**Brief:** Reproduce the text read from every one of the rows below, line for line and unchanged. Leave the pictures out of your answer.

[Opening Provided data section]

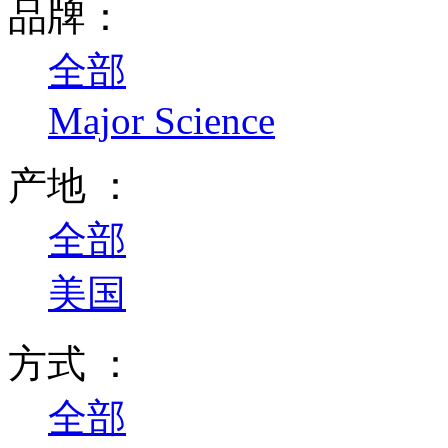
品牌：
全部
Major Science
产地 ：
全部
美国
方式 ：
全部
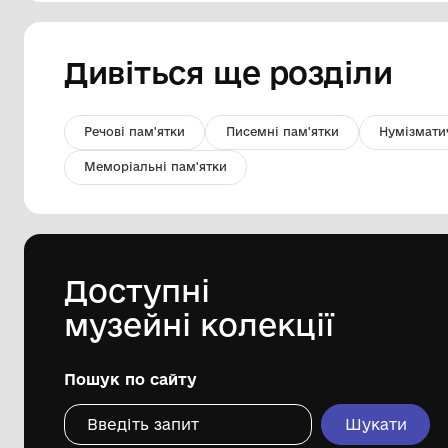
Веретено
Нововолинський історичний музей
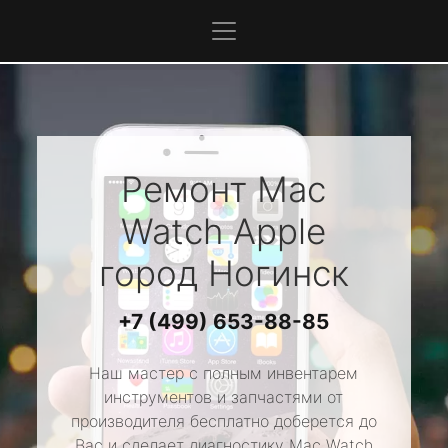
Ремонт Mac
Watch
Apple
город Ногинск
+7 (499) 653-88-85
Наш мастер с полным инвентарем
инструментов и запчастями от
производителя бесплатно доберется до
Вас и сделает диагностику Mac Watch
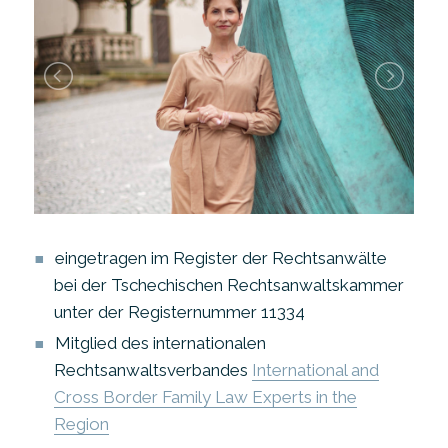
eingetragen im Register der Rechtsanwälte
bei der Tschechischen Rechtsanwaltskammer
unter der Registernummer 11334
Mitglied des internationalen
Rechtsanwaltsverbandes
International and
Cross Border Family Law Experts in the
Region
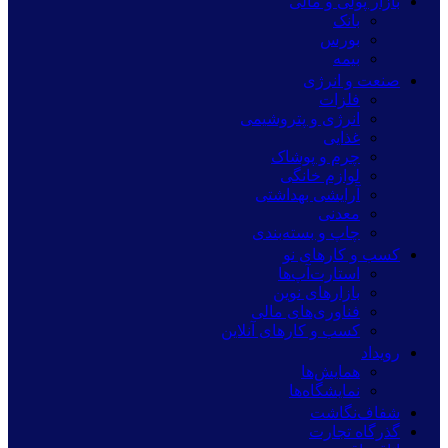
بازار پولی و مالی
بانک
بورس
بیمه
صنعت و انرژی
فلزات
انرژی و پتروشیمی
غذایی
چرم و پوشاک
لوازم خانگی
آرایشی بهداشتی
معدنی
چاپ و بسته‌بندی
کسب و کارهای نو
استارت‌آپ‌ها
بازارهای نوین
فناوری‌های مالی
کسب و کارهای آنلاین
رویداد
همایش‌ها
نمایشگاه‌ها
شفاف‌نگاشت
گذرگاه تجارت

[Closing Provided data section]

**Result for this task:**
品牌：
全部
Major Science
产地 ：
全部
美国
方式 ：
全部
Веретено
Нововолинський історичний музей
Ремонт Mac
Watch
Apple
город Ногинск
+7 (499) 653-88-85
Наш мастер с полным инвентарем
инструментов и запчастями от
производителя бесплатно доберется до
Вас и сделает диагностику Mac Watch
eingetragen im Register der Rechtsanwälte
bei der Tschechischen Rechtsanwaltskammer
unter der Registernummer 11334
Mitglied des internationalen
Rechtsanwaltsverbandes
International and
Cross Border Family Law Experts in the
Region
بازار پولی و مالی
بانک
بورس
بیمه
صنعت و انرژی
فلزات
انرژی و پتروشیمی
غذایی
چرم و پوشاک
لوازم خانگی
آرایشی بهداشتی
معدنی
چاپ و بسته‌بندی
کسب و کارهای نو
استارت‌آپ‌ها
بازارهای نوین
فناوری‌های مالی
کسب و کارهای آنلاین
رویداد
همایش‌ها
نمایشگاه‌ها
شفاف‌نگاشت
گذرگاه تجارت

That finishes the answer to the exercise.